Такое первичное отчуждение между биологическим младенцем и его образом ведет ко второму следствию обретения языка: к появлению внутреннего сознания своей Непохожести. Благодаря способности представлять себя в виде отдельного существа, личность разделяется на переживающую самость и на текстуальную самость. Текстуальная самость является побочным продуктом способности символического изложения. На пути ассимиляции самого языка и развития способности ассимилировать через язык говорящий все в большей степени идентифицирует себя с текстуальной самостью, с местоимением первого лица «Я», которое является всего лишь образом, вспомогательным средством в области языка для более значимой переживающей самости, исключаемой из области репрезентации. [6]

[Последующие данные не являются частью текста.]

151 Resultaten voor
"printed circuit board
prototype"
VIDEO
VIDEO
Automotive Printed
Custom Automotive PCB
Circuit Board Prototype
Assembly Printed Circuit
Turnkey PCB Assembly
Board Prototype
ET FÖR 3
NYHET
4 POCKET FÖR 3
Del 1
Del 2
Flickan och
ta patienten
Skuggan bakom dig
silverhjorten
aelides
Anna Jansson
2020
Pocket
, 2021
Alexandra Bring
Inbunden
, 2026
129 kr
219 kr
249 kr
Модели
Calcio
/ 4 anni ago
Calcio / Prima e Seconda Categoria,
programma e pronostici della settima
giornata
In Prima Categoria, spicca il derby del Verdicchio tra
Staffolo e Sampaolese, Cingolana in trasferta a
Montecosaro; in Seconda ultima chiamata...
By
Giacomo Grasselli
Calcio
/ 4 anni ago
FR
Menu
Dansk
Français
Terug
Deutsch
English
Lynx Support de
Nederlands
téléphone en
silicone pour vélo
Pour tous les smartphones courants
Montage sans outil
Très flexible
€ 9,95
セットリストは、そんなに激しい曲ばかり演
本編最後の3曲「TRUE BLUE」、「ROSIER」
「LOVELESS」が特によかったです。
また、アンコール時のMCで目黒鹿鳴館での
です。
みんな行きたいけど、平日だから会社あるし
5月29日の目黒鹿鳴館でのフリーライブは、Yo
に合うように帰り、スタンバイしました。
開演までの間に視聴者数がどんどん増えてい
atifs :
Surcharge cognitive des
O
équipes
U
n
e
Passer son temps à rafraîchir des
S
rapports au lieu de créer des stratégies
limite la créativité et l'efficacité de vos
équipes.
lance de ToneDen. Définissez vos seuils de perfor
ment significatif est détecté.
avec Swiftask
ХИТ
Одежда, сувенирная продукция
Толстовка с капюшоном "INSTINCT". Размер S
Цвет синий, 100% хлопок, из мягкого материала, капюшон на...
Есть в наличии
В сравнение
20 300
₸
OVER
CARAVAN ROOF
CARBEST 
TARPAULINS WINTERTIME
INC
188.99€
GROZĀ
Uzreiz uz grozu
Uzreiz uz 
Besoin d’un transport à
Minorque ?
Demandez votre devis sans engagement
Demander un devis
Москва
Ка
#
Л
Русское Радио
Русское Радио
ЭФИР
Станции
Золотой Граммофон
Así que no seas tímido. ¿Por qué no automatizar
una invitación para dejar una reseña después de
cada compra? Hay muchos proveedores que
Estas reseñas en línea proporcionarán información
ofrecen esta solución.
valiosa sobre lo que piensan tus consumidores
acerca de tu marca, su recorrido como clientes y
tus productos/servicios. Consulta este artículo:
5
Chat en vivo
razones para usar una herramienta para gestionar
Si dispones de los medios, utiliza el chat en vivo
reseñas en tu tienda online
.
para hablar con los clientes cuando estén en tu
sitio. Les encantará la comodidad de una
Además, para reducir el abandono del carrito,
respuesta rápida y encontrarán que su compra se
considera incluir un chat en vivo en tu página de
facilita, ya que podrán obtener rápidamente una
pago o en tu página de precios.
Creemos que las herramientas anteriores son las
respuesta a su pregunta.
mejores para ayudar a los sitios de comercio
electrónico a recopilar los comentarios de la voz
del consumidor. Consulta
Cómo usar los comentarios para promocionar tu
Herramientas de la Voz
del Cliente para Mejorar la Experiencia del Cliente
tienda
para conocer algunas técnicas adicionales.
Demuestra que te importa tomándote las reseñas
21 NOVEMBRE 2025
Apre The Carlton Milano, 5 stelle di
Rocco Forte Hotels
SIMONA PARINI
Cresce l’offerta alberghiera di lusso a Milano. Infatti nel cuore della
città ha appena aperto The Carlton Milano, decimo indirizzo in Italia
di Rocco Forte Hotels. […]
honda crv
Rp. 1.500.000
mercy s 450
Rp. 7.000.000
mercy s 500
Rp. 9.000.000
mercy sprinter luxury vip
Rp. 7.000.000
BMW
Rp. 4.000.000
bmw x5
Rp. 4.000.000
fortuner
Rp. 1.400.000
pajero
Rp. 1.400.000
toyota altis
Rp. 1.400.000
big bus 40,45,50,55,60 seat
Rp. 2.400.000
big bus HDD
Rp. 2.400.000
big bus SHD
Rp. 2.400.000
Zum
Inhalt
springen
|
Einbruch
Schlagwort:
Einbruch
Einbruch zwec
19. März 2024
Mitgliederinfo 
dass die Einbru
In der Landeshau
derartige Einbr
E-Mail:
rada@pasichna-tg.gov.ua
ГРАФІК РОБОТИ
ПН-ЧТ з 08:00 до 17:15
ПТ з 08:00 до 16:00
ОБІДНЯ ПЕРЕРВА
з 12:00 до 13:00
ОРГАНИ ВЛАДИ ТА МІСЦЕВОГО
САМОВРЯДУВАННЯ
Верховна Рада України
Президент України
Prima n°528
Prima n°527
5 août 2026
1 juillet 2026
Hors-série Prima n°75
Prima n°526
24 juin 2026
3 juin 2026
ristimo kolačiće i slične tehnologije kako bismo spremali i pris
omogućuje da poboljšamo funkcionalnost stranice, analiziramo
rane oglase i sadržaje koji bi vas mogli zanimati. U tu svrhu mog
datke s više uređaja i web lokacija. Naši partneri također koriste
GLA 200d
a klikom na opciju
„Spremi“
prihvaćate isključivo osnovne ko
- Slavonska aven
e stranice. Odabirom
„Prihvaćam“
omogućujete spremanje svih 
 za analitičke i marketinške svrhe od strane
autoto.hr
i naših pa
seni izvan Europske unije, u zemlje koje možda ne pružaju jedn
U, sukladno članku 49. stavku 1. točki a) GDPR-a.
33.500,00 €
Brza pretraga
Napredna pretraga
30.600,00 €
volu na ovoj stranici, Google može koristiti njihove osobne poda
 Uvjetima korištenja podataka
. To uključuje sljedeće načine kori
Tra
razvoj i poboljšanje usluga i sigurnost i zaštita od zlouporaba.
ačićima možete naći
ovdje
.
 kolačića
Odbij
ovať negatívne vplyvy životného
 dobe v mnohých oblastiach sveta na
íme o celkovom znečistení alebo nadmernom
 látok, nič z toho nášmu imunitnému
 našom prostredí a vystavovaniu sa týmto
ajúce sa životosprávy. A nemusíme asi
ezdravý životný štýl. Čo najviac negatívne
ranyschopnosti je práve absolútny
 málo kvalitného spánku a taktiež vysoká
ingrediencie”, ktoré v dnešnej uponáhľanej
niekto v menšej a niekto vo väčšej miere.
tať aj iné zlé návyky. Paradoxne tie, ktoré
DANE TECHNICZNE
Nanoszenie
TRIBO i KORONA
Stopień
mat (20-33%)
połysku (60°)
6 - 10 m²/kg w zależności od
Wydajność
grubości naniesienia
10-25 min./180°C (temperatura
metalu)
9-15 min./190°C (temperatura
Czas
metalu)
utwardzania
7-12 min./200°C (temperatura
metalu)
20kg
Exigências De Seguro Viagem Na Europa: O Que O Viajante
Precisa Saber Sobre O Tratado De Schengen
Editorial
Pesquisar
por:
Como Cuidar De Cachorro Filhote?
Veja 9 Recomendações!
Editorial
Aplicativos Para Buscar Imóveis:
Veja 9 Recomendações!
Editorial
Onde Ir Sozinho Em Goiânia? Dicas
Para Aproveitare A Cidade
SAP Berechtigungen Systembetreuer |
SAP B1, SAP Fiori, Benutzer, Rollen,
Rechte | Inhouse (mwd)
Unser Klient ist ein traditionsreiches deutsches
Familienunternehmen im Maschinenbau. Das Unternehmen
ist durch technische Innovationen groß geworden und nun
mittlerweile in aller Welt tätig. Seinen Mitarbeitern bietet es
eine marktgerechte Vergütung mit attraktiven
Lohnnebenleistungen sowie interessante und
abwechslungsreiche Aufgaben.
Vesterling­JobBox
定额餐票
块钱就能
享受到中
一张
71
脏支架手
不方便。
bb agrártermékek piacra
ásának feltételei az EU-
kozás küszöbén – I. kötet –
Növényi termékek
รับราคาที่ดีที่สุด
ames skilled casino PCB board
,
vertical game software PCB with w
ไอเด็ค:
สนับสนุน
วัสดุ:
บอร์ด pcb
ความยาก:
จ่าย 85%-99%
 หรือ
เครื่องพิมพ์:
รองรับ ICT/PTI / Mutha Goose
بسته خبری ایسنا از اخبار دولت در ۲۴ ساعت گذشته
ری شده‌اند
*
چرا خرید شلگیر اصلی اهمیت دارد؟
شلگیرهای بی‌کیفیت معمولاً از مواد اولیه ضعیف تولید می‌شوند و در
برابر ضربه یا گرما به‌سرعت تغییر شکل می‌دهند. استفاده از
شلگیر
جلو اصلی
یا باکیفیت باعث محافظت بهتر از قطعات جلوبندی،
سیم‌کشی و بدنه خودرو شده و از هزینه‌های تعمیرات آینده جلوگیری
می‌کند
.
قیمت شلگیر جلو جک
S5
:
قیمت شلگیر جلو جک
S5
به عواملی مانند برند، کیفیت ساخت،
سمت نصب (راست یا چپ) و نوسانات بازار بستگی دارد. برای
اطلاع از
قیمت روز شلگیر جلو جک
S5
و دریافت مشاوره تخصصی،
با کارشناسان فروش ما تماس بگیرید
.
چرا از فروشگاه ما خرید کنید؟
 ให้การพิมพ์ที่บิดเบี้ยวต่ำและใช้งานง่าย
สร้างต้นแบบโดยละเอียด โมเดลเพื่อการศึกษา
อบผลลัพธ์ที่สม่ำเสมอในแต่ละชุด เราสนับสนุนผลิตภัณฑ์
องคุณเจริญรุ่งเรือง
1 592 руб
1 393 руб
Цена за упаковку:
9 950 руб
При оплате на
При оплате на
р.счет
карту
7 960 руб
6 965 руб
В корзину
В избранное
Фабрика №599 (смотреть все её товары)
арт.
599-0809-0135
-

Такое исключение переживающей самости из области репрезентации приводит к третьему следствию обретения языка – к появлению переживаний бессознательного порядка. В то время, как посредничество необходимо для сознания и самоосознания, ценой, которую необходимо заплатить за текстуальное посредничество, является создание определенного непреодолимого расстояния между текстом и изначально пережитым опытом. Область непреднамеренного опыта является областью бессознательного.
Важность вступления младенца в коллективно зафиксированную лингвистическую матрицу заключается в том, что он получает доступ в систему символического представительства, организованную еще до появления любого индивидуального эго. По мере того, как ребенок знакомится с коллективно разработанными значениями в лингвистической матрице, он становится значимой единицей в психологической матрице общественных отношений. Через процесс развития способности к репрезентации, сначала на уровне психических образов, затем на уровне самого языка, самость в известном смысле отделяется от себя и в процессе отделения приобретает способность к отражению себя. Появляется субъект, разделенный на репрезентативное эго и на переживаемую самость, и младенец приобретает способность говорить с миром через систему коллективно созданных символов.